Thinking about Making the Cut as this big fashion experiment, Gunn is quick to point out the success, even when you consider the impact COVID might have had on the springboard opportunities the show provided contestants. All of the shoppable looks sold out in 48 hours on Amazon, so the company is doing a larger scale of production this season.

In fact, of all the bells and whistles behind Making the Cut, that’s the element that Scott is most blown away by. “It’s almost like you’re grabbing the clothes out of your screen,” he says. “It’s so futuristic, really. I wish I could show my fashion so people could just do the same thing and take the clothes that they want. How rad would that be?”

At a time, especially, when the contestants’ businesses have been impacted by COVID, that’s a powerful force. While it’s not a constant topic of conversation, the realities of the pandemic and the hefty emotional weight the designers carry because of it are present throughout the season.

Unlike season one, when the contestants were surprised to learn what the show was—they had no idea about the travel, the $1 million, or the Amazon element—this year’s crop watched and learned from what that group had done. More, they knew what it could mean for their brands at such a difficult time in the business. The stakes are practically on Mount Everest.

“I think the times we are in have impacted the way we dress and the way that we live our lives,” Harlow says. “I think it was really great to step away from what we’ve been dealing with to film this show because it was a moment for these designers to really get out of this headspace and into a more creative headspace and come up with some fresh ideas for when we finally get out of these funks.”

The emotionality of the pandemic sparks an interesting conversation with Gunn.
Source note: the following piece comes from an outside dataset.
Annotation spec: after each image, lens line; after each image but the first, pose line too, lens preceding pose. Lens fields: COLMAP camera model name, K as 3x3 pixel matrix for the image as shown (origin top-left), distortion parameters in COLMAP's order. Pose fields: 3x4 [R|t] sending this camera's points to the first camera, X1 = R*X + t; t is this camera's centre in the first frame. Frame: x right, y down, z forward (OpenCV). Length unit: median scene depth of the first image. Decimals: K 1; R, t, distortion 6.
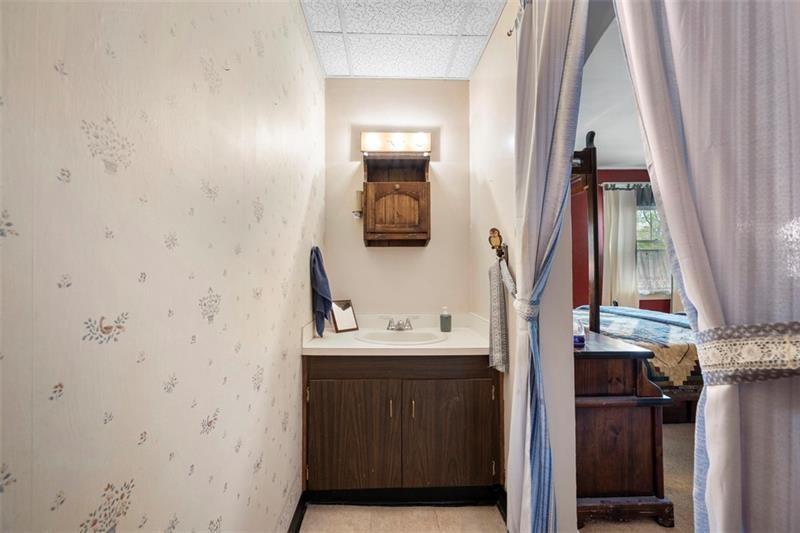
lens RADIAL K [[313.7, 0, 396.5], [0, 313.7, 264.3], [0, 0, 1]] dist [-0.003713, -0.000588]
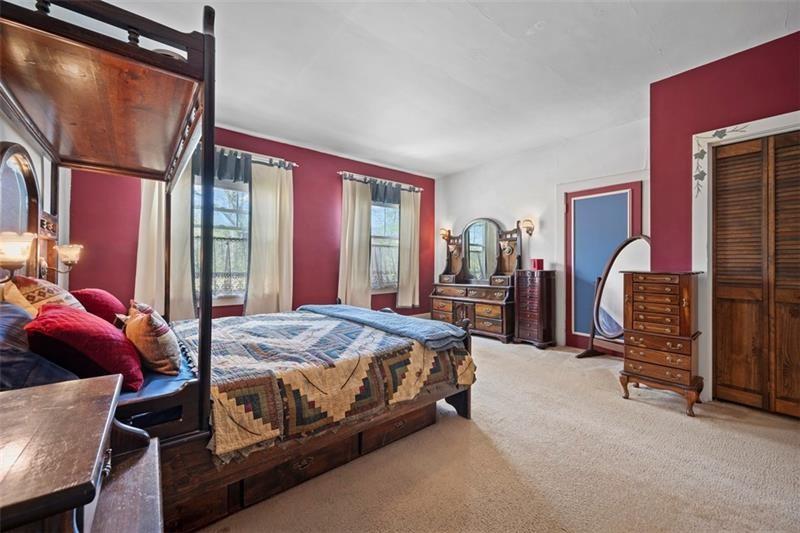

Sometimes, rightly or wrongly, people think of fashion as escapism, or a privilege, or even slight and silly. But this season of the show engages with issues like the pandemic, inclusivity, and the realities of the world in ways that people who dismiss fashion might not recognize.

“When I was teaching, I would draw a line of distinction between clothing and fashion,” he says. “We need clothes. We don’t need fashion. We want it. We have a fervor for it. But we don’t need it. And the main differentiation for me is that with fashion, it’s a barometric gauge of our society and culture. It’s historic. It’s cultural and societal and it’s economic. So real fashion has to reflect what’s happening.”

When he and Klum started doing Project Runway in 2004, it was a seminal experience in that, for the first time, they were showing how fashion designers create their work. When the pair left, it was because they had a vision for what an evolution of that experience should be, one that wasn’t possible under the constraints of the Project Runway model: A show, he says, “that was relevant to the current fashion industry, which can’t just be about a pretty dress.”

“It really has to be about the whole package of marketing and merchandising, business, retail, advertising…all of it. If you’re going to be a successful designer, you need to have a brand.”

The pandemic forced a reconsideration of both fashion and clothing on all those terms. Now, with Making the Cut and its focus on branding and marketability—the marriage between high-fashion and accessibility—we may be seeing the first fruits of what’s been born out of that reflection.

Say, for example, Tim Gunn wearing sweatpants.